(Transcribed page text)

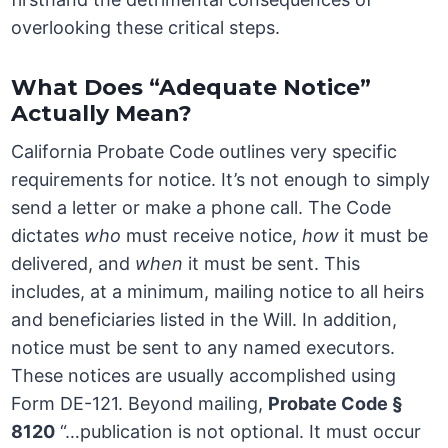
overlooking these critical steps.
What Does “Adequate Notice”
Actually Mean?
California Probate Code outlines very specific
requirements for notice. It’s not enough to simply
send a letter or make a phone call. The Code
dictates
who
must receive notice,
how
it must be
delivered, and
when
it must be sent. This
includes, at a minimum, mailing notice to all heirs
and beneficiaries listed in the Will. In addition,
notice must be sent to any named executors.
These notices are usually accomplished using
Form DE-121. Beyond mailing,
Probate Code §
8120
“…publication is not optional. It must occur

**Exercise goal:** Copy the text of the material above with each "mailing" swapped for "sending" and nothing else altered. Omit the pictures.

**Solution for this task:**
overlooking these critical steps.
What Does “Adequate Notice”
Actually Mean?
California Probate Code outlines very specific
requirements for notice. It’s not enough to simply
send a letter or make a phone call. The Code
dictates
who
must receive notice,
how
it must be
delivered, and
when
it must be sent. This
includes, at a minimum, sending notice to all heirs
and beneficiaries listed in the Will. In addition,
notice must be sent to any named executors.
These notices are usually accomplished using
Form DE-121. Beyond sending,
Probate Code §
8120
“…publication is not optional. It must occur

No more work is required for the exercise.